Exercise instructions
Lines from the beginning of the data through the line containing "requirements (hardware, latencies, cost)" are to be copied exactly, with no other line included.

Dataset entries:
■ ■ ■ ■ ■ ■ ■
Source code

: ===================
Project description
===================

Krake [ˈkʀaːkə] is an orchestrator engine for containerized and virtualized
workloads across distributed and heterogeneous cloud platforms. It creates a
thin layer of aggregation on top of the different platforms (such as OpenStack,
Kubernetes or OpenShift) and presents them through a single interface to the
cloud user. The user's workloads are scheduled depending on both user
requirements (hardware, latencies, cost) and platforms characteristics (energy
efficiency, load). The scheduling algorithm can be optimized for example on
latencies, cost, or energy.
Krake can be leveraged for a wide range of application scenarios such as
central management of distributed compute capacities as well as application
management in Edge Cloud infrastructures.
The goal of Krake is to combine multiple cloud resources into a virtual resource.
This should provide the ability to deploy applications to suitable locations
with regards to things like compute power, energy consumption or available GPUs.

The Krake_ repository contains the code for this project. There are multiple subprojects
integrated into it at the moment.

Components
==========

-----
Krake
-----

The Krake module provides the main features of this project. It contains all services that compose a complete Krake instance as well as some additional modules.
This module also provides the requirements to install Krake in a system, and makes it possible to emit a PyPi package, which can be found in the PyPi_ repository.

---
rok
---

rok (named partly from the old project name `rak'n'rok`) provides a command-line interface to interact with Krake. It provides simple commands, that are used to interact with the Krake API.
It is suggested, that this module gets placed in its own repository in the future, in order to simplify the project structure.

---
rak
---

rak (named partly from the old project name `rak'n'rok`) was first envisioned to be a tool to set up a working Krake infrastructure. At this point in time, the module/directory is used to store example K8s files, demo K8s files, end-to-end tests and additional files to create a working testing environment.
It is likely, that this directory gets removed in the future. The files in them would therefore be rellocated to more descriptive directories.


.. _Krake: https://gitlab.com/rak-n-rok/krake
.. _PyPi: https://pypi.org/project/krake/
■ ■ ■ ■ ■ ■ ■
Answer box
Source code

: ===================
Project description
===================

Krake [ˈkʀaːkə] is an orchestrator engine for containerized and virtualized
workloads across distributed and heterogeneous cloud platforms. It creates a
thin layer of aggregation on top of the different platforms (such as OpenStack,
Kubernetes or OpenShift) and presents them through a single interface to the
cloud user. The user's workloads are scheduled depending on both user
requirements (hardware, latencies, cost) and platforms characteristics (energy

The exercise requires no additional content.